### [Passage]
Nicholas Yust, an artist and sculptor who sells his own work as well as that of others in his eponymous Cincinnati gallery, takes commissions for large outdoor works, and he’s known for the richly textured surfaces of his abstract metal pieces. 

When a client asks for a larger version of one of Yust’s abstractions for an outdoor setting, one thing they don’t necessarily think about is the nexus of scale and texture. “You can change the height and diameter, but the grinding pad I use on the surface isn’t any bigger, and the texture won’t scale up,” he says.

Janice Parker landscape
Landscape architect Janice Parker designed this space for clients who wanted to create a strolling sculpture park at their Greenwich, Connecticut, estate. Photo by Neil Landino Jr.

Not likely a deal breaker, but something to keep in mind as to how the final piece will look. The golden rule for the sculpture and its installation, Yust says, is to “maintain a sense of balance” between the home, the vegetation and the art.

When it comes to materials, there’s a fairly limited universe, given that Mother Nature can take a toll on outdoor works; metal and stone tend to be the go-tos.

Nico Cobelens, founder of the gallery Colonia Art of the Netherlands and Denmark, is very particular about the artists he works with, favoring those who use extra-thick German steel, as in some of the works he offers by sculptor Stefan Traloc. “These pieces are living outside, so we avoid cheaper quality,” says Cobelens.

### [Exercise set]
1. Can you sum up the passage on outdoor sculpture in two sentences?
2. Will you return the part of the passage on outdoor sculpture that opens with the words containing "Janice Parker landscape" and closes with "and the art."?
3. Could you supply the next part of the passage on outdoor sculpture, picking up after its final sentence?

(Bounding boxes with keypoints)
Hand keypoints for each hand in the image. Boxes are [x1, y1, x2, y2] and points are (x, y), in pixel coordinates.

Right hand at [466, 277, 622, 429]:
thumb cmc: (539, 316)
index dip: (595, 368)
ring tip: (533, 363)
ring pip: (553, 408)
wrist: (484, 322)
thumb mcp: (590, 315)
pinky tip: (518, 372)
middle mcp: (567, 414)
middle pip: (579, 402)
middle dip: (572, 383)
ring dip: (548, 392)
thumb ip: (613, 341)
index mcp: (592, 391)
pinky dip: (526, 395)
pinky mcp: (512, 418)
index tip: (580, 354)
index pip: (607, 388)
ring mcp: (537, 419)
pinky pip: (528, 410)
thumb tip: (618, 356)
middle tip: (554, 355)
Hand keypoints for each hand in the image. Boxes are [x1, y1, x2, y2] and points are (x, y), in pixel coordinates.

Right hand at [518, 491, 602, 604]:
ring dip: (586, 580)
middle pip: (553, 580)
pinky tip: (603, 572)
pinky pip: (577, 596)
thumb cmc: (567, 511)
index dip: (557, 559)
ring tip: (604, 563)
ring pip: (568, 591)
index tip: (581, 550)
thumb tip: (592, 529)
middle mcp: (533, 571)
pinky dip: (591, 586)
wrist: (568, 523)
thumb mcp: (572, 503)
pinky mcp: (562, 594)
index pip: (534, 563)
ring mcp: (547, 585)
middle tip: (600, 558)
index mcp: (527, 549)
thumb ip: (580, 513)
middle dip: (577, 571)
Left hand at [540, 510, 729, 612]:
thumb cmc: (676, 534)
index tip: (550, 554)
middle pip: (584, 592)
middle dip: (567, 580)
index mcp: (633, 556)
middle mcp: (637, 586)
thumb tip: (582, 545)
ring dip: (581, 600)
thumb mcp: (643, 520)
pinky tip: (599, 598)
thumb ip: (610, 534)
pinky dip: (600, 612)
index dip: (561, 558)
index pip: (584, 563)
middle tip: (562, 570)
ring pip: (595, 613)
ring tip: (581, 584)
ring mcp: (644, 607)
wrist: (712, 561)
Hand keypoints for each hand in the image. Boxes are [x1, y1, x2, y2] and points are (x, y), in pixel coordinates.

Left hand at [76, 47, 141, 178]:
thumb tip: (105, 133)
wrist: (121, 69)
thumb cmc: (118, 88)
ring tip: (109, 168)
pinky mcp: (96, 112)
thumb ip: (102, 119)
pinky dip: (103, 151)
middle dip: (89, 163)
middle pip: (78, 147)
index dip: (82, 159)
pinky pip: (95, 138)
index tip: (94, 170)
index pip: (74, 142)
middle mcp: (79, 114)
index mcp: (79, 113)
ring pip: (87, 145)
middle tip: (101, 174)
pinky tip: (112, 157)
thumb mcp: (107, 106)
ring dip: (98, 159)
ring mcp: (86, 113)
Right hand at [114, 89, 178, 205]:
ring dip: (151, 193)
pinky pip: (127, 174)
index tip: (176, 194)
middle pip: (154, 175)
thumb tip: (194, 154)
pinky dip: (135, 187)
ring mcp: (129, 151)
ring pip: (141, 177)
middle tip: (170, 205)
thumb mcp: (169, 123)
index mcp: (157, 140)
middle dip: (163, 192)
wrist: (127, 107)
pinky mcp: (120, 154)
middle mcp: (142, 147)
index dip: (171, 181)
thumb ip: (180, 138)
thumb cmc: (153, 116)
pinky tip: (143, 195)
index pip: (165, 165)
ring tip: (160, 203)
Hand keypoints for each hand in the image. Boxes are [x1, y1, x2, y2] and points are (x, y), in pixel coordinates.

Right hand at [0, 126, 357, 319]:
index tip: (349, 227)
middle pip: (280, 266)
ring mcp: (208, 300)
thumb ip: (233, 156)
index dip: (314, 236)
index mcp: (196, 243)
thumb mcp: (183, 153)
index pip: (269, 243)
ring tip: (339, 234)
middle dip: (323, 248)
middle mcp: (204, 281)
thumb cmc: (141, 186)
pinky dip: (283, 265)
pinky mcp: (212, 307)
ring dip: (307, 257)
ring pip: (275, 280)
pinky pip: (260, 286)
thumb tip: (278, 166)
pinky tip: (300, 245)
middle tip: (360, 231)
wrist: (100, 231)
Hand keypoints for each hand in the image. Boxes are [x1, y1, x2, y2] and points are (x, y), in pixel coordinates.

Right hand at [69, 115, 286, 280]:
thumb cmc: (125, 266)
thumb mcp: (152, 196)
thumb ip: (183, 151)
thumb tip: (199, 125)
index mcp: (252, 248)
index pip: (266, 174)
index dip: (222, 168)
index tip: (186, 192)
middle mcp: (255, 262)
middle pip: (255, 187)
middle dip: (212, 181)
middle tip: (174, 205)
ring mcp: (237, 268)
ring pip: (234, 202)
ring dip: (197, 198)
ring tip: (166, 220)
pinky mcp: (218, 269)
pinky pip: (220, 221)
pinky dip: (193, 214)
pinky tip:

### [Solved tasks]
1. Nicholas Yust, a Cincinnati artist who takes commissions for large outdoor works, points out that a scaled-up piece gains height and diameter but not texture, and his golden rule is to maintain a sense of balance between the home, the vegetation and the art. Because Mother Nature can take a toll on outdoor works, metal and stone are the usual materials, and gallery founder Nico Cobelens favors artists who use extra-thick German steel to avoid cheaper quality.

2.
Janice Parker landscape
Landscape architect Janice Parker designed this space for clients who wanted to create a strolling sculpture park at their Greenwich, Connecticut, estate. Photo by Neil Landino Jr.

Not likely a deal breaker, but something to keep in mind as to how the final piece will look. The golden rule for the sculpture and its installation, Yust says, is to “maintain a sense of balance” between the home, the vegetation and the art.

3.
Sculptures by Viktor Mitic, including Red Gold, 2018 (center) and Black, 2018 (right), bring an element of verticality to a sweeping landscape.

Caryln Moulton, founder of the Canadian gallery Oeno (so named for its location in the wine country of Lake Ontario’s northern shore), notes that “salt air is an enemy. It corrodes. Though we’re in the middle of the country, we have clients on both coasts, and it’s something to be thoughtful about.”

Moulton sells the work of some two dozen artists but notes that “sculpture is my first love.” She shows that affection by lavishing attention on her five-acre gallery property, which is dotted with sculptures and attended to by two full-time gardeners.

Clients love to put metal sculptures by their swimming pools, but Moulton advises caution: “Being visible from the pool is good, but not too close — chlorine and salt will splash out of it and can harm a work unless it’s made of marine-grade stainless.”

That said, not all water is the same. Parker notes that “suspending a sculpture in a reflecting pool goes back to the Greek and Romans. It’s ethereal and always brings a smile to your face.”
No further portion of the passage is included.